What is being asked:
Lay out every line of the items below as a Markdown table with the columns Number and Item line, skipping blank lines. Leave the pictures out of the answer.

Data items:
+-------+

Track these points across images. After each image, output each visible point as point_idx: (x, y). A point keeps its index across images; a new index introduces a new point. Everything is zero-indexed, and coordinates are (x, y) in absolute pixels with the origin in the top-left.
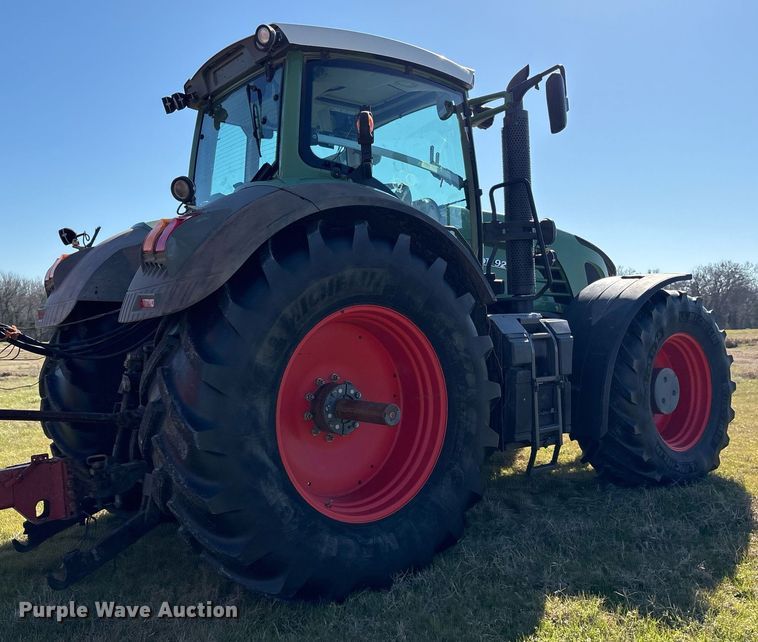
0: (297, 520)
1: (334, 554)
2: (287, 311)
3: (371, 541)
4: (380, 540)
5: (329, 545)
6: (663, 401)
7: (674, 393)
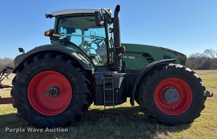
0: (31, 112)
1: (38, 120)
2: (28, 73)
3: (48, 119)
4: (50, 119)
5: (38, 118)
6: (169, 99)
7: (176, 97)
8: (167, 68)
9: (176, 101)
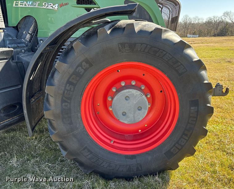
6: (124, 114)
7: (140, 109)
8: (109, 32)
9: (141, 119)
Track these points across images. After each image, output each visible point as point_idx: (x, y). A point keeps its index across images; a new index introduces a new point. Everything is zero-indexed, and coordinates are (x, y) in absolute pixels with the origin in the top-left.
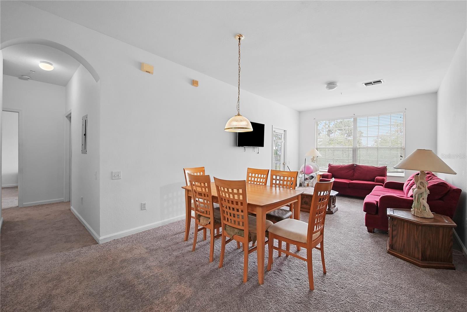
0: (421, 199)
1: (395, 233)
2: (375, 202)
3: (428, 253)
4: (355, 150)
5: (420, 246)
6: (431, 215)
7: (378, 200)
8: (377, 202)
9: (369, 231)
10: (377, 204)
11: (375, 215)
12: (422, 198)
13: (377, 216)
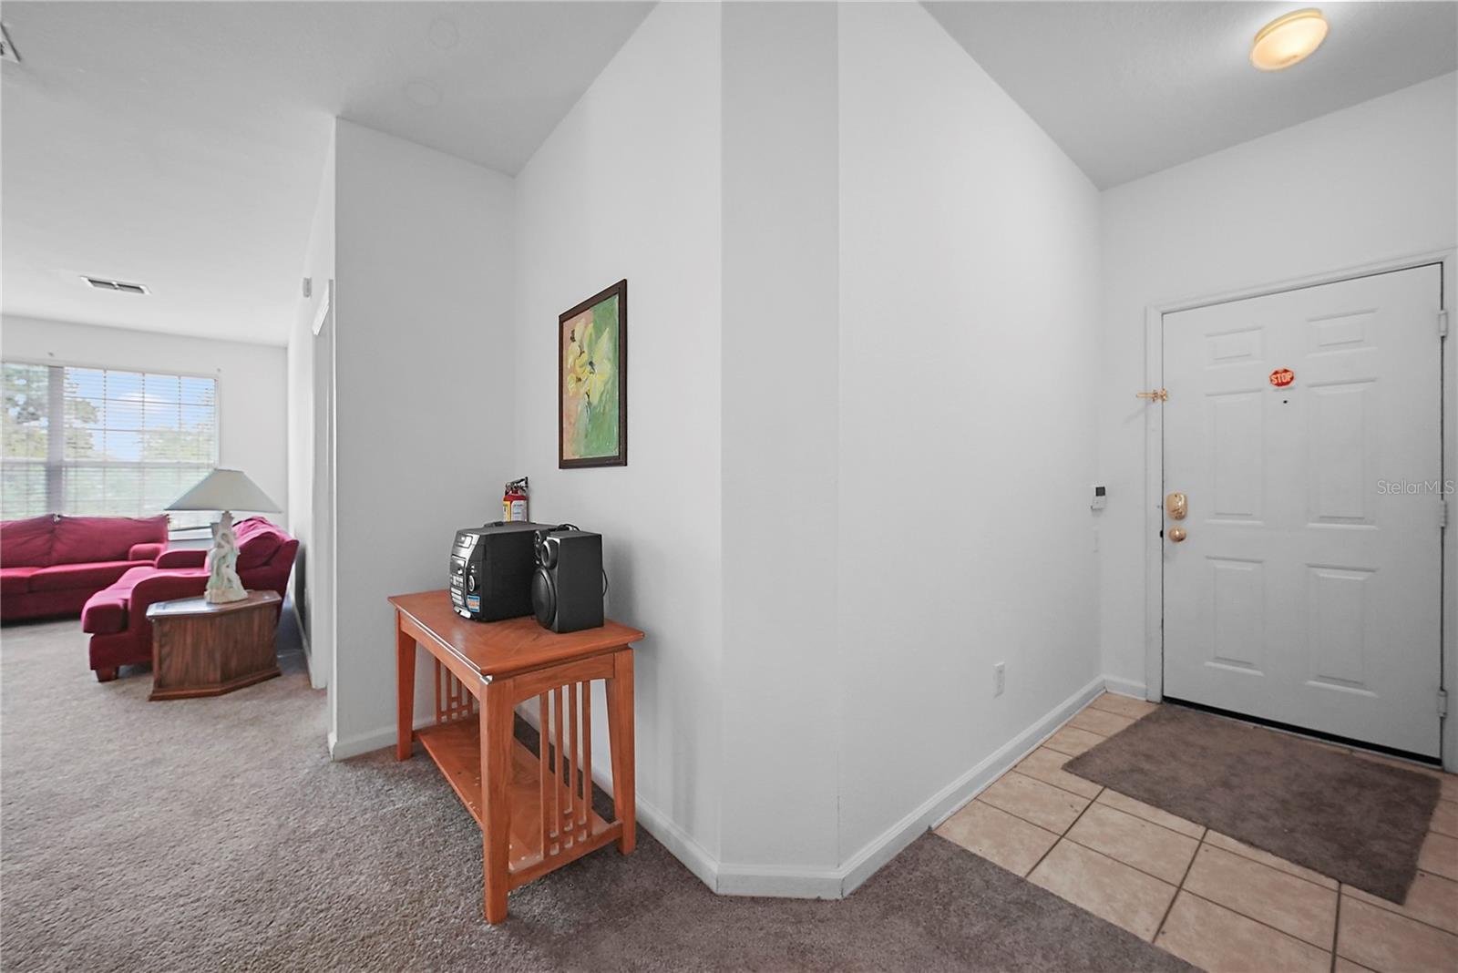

+-------+

Written solution:
| Number | Item line |
|---|---|
| 1 | Track these points across images. After each image, output each visible point as point_idx: (x, y). A point keeps its index across images; a new index introduces a new point. Everything is zero-indexed, and coordinates are (x, y) in absolute pixels with the origin in the top-left. |
| 2 | 0: (297, 520) |
| 3 | 1: (334, 554) |
| 4 | 2: (287, 311) |
| 5 | 3: (371, 541) |
| 6 | 4: (380, 540) |
| 7 | 5: (329, 545) |
| 8 | 6: (663, 401) |
| 9 | 7: (674, 393) |
| 10 | 0: (31, 112) |
| 11 | 1: (38, 120) |
| 12 | 2: (28, 73) |
| 13 | 3: (48, 119) |
| 14 | 4: (50, 119) |
| 15 | 5: (38, 118) |
| 16 | 6: (169, 99) |
| 17 | 7: (176, 97) |
| 18 | 8: (167, 68) |
| 19 | 9: (176, 101) |
| 20 | 6: (124, 114) |
| 21 | 7: (140, 109) |
| 22 | 8: (109, 32) |
| 23 | 9: (141, 119) |
| 24 | Track these points across images. After each image, output each visible point as point_idx: (x, y). A point keeps its index across images; a new index introduces a new point. Everything is zero-indexed, and coordinates are (x, y) in absolute pixels with the origin in the top-left. |
| 25 | 0: (421, 199) |
| 26 | 1: (395, 233) |
| 27 | 2: (375, 202) |
| 28 | 3: (428, 253) |
| 29 | 4: (355, 150) |
| 30 | 5: (420, 246) |
| 31 | 6: (431, 215) |
| 32 | 7: (378, 200) |
| 33 | 8: (377, 202) |
| 34 | 9: (369, 231) |
| 35 | 10: (377, 204) |
| 36 | 11: (375, 215) |
| 37 | 12: (422, 198) |
| 38 | 13: (377, 216) |